Wróćmy jeszcze do Macrona. Nie jest tajemnicą, że aktualnie interesy Unii Europejskiej i Stanów Zjednoczonych nie są zbieżne. A przynajmniej tak to wygląda, wnioskując po działaniach Amerykanów. Z kolei Macron był i jest twarzą UE walczącej ostro o swoją podmiotowość w skali globalnej i w relacjach z Ameryką. To nie przeszkadza Trumpowi?
– Nie. Trump chce, żeby Europejczycy bardziej zaangażowali się militarnie w ramach NATO, żeby rozwijali swój przemysł wojskowy i zdolności obronne. Oczywiście najbardziej życzyłby sobie, żeby w ramach tego wszystko kupowali od Stanów Zjednoczonych, ale jeśli zaczną opracowywać technologie i produkować je u siebie, to dla Trumpa też jest korzystne. Po dekadach ciężar odpowiedzialności militarnej za Europę spadłby z barków Ameryki. Poza tym, nawet jeśli UE zrobi wszystko to, co powinna, to zanim choćby zbliży się do zdolności rozwojowych i produkcyjnych amerykańskiego przemysłu zbrojeniowego miną długie lata.
– Trumpowi zależy, żeby Europa była w stanie wziąć na siebie jak największą część odpowiedzialności za kwestie bezpieczeństwa na Starym Kontynencie. Wtedy Stany Zjednoczone będą mogły ograniczyć obecność i aktywność w Europie, a skupić się na swoim głównym, strategicznym adwersarzu, czyli Chinach. Trump będzie chciał też dalej czarować Putina właśnie po to, żeby rozbić sojusz rosyjsko-chiński, który zawiązał się i umocnił po rosyjskiej agresji na Ukrainę, i zyskać choćby rosyjską neutralność w razie otwartego konfliktu Ameryki z Państwem Środka.

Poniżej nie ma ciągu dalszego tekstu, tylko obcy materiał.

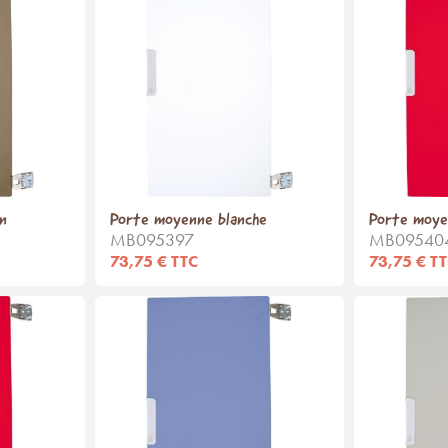
n
Porte moyenne blanche
Porte moye
MB095397
MB09540
73,75 € TTC
73,75 € T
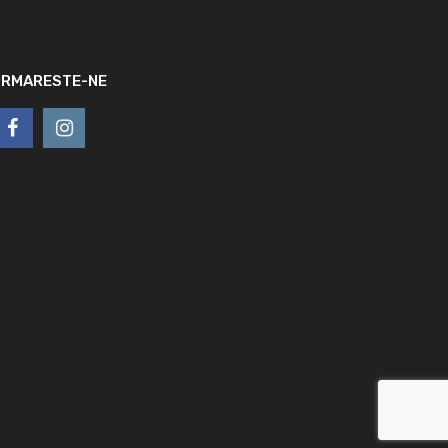
URMARESTE-NE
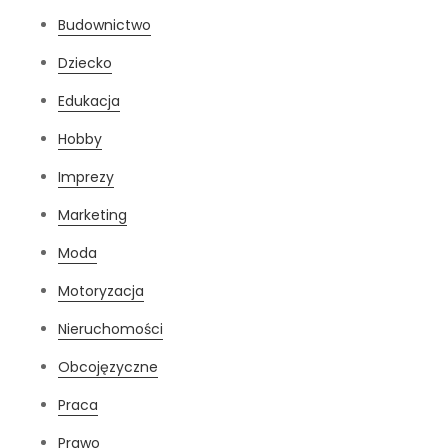
Budownictwo
Dziecko
Edukacja
Hobby
Imprezy
Marketing
Moda
Motoryzacja
Nieruchomości
Obcojęzyczne
Praca
Prawo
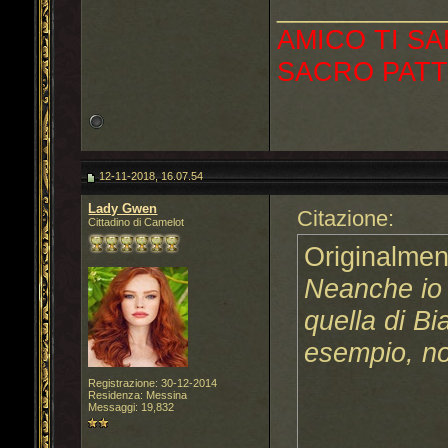
___________
AMICO TI SA
SACRO PATT
12-11-2018, 16.07.54
Lady Gwen
Citazione:
Cittadino di Camelot
Originalmen
Neanche io c
quella di B
esempio, no
Registrazione: 30-12-2014
Residenza: Messina
Messaggi: 19,832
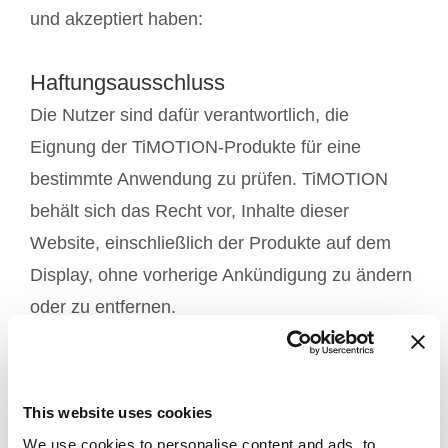
und akzeptiert haben:
Haftungsausschluss
Die Nutzer sind dafür verantwortlich, die
Eignung der TiMOTION-Produkte für eine
bestimmte Anwendung zu prüfen. TiMOTION
behält sich das Recht vor, Inhalte dieser
Website, einschließlich der Produkte auf dem
Display, ohne vorherige Ankündigung zu ändern
oder zu entfernen.
Die Informationen können Links zu externen
Websites enthalten, auf die TIMOTION keinen
This website uses cookies
Einfluss hat und für die TIMOTION keine
We use cookies to personalise content and ads, to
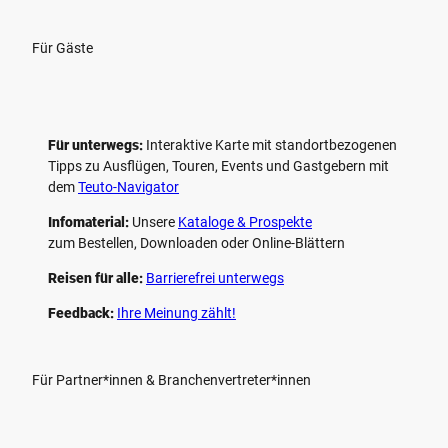
Für Gäste
Für unterwegs:
Interaktive Karte mit standort­bezogenen
Tipps zu Ausflügen, Touren, Events und Gastgebern mit
dem
Teuto-Navigator
Infomaterial:
Unsere
Kataloge & Prospekte
zum Bestellen, Downloaden oder Online-Blättern
Reisen für alle:
Barrierefrei unterwegs
Feedback:
Ihre Meinung zählt!
Für Partner*innen & Branchenvertreter*innen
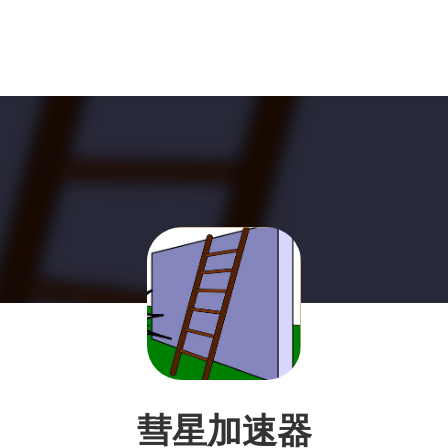
彗星加速器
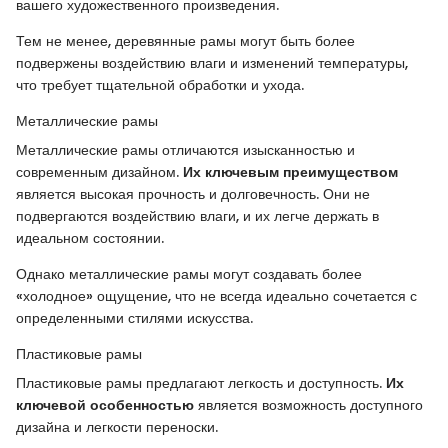
вашего художественного произведения.
Тем не менее, деревянные рамы могут быть более
подвержены воздействию влаги и изменений температуры,
что требует тщательной обработки и ухода.
Металлические рамы
Металлические рамы отличаются изысканностью и
современным дизайном.
Их ключевым преимуществом
является высокая прочность и долговечность. Они не
подвергаются воздействию влаги, и их легче держать в
идеальном состоянии.
Однако металлические рамы могут создавать более
«холодное» ощущение, что не всегда идеально сочетается с
определенными стилями искусства.
Пластиковые рамы
Пластиковые рамы предлагают легкость и доступность.
Их
ключевой особенностью
является возможность доступного
дизайна и легкости переноски.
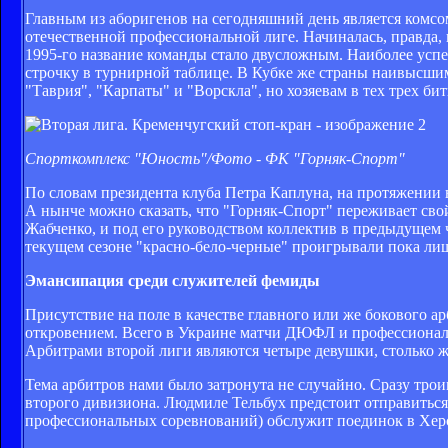
Главным из аборигенов на сегодняшний день является комсо
отечественной профессиональной лиге. Начиналась, правда, 
1995-го название команды стало двусложным. Наиболее успе
строчку в турнирной таблице. В Кубке же страны наивысшим
"Таврия", "Карпаты" и "Ворскла", но хозяевам в тех трех бит
Спорткомплекс "Юность"/Фото - ФК "Горняк-Спорт"
По словам президента клуба Петра Каплуна, на протяжении 
А нынче можно сказать, что "Горняк-Спорт" переживает сво
Жабченко, и под его руководством коллектив в предыдущем 
текущем сезоне "красно-бело-черные" проигрывали пока ли
Эмансипация среди служителей фемиды
Присутствие на поле в качестве главного или же бокового а
откровением. Всего в Украине матчи ДЮФЛ и профессионал
Арбитрами второй лиги являются четыре девушки, столько 
Тема арбитров нами было затронута не случайно. Сразу тро
второго дивизиона. Людмиле Тельбух предстоит отправиться
профессиональных соревнований) обслужит поединок в Херс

Macron podczas spotkania z Trumpem powiedział jeszcze jedną ważną rzecz: „Nie można prowadzić wojny handlowej z Chinami i Europą w tym samym czasie. Mam nadzieję, że go przekonałem”. Ma szansę odwieść Trumpa od pomysłu wojny handlowej z UE?
– Zobaczymy. Ekipa Trumpa to przecież nie są ignoranci, którzy żyją w błogiej nieświadomości tego, jakie będą efekty wprowadzenia zaporowych ceł na produkty z UE. Konsekwencją wprowadzenia ceł jest to, że chronią poszczególne krajowe przemysły amerykańskie, ale odbijają się w cenach innych produktów i innych usług. Stany Zjednoczone, chociaż są gospodarczą potęgą numer jeden, nie są samowystarczalne gospodarczo i nie funkcjonują w próżni, w oderwaniu od globalnych powiązań gospodarczych. Przykładowo: nałożenie 10-procentowych ceł na wszystkie zagraniczne produkty sprawiłoby, że te cła wrócą do zwykłych Amerykanów ze zdwojoną siłą w postaci wyższych cen wszystkich produktów. To jest samobójstwo. Wiedzą o tym doskonale amerykańscy ekonomiści, wiedzą o tym też ludzie w ekipie Trumpa. Trump tego wszystkiego zdaje się nie dostrzegać i koncentruje się na odgrywaniu roli twardego szeryfa. Tyle że ten szeryf nie zna do końca wszystkich mechanizmów, które rządzą dzisiaj gospodarką Ameryki i świata. Teraz, jak Macron powiedział swoje, Trump będzie chciał naradzić się ze swoimi doradcami, a oni powiedzą: szefie, głupia sprawa, ale ten Francuz miał rację.